Action item:
All of the entries below need repeating exactly, apart from their images.
== Segment start ==
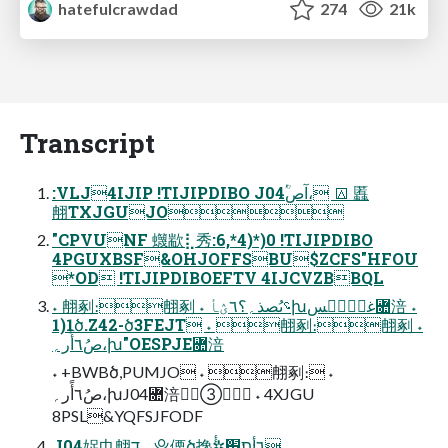
hatefulcrawdad
274
21k
Transcript
:VLJ4IJIP !TIJIPDIBO J04ؒٝآص، ⟎ 䘌
䎃TXJGUJO
"CPVUNF 䘊歂⣇秀:6,*4)*)0 !TIJIPDIBO
4PGUXBSF&OHJOFFSBU$ZCFS"HFOU
*OD !TIJIPDIBOEFTV 4IJCVZBBQL
˖ 䎃剢։䎃剢 ˖ ؝ىُصذ؍؟٦ؽأխغحؙؒٝسꟚ涪 ˖
1)1ծ.Z42-ծ3FEJT ˖ 䎃剢։䎃剢 ˖
صُ٦أًر؍،խ"OESPJEꟚ涪
˖ +BWBծ,PUMJO ˖ 䎃剢։ ˖
صُ٦أًر؍،խJ04Ꟛ涪➂ ˖ 4XJGU
8PSL&YQFSJFODF
J04娖⼱䎃דָׅ ⯓傈ծ搀✲ٔٔ٦أ׃ת׃׋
== Segment end ==
Exercise solution:
hatefulcrawdad
274
21k
Transcript
:VLJ4IJIP !TIJIPDIBO J04ؒٝآص، ⟎ 䘌
䎃TXJGUJO
"CPVUNF 䘊歂⣇秀:6,*4)*)0 !TIJIPDIBO
4PGUXBSF&OHJOFFSBU$ZCFS"HFOU
*OD !TIJIPDIBOEFTV 4IJCVZBBQL
˖ 䎃剢։䎃剢 ˖ ؝ىُصذ؍؟٦ؽأխغحؙؒٝسꟚ涪 ˖
1)1ծ.Z42-ծ3FEJT ˖ 䎃剢։䎃剢 ˖
صُ٦أًر؍،խ"OESPJEꟚ涪
˖ +BWBծ,PUMJO ˖ 䎃剢։ ˖
صُ٦أًر؍،խJ04Ꟛ涪➂ ˖ 4XJGU
8PSL&YQFSJFODF
J04娖⼱䎃דָׅ ⯓傈ծ搀✲ٔٔ٦أ׃ת׃׋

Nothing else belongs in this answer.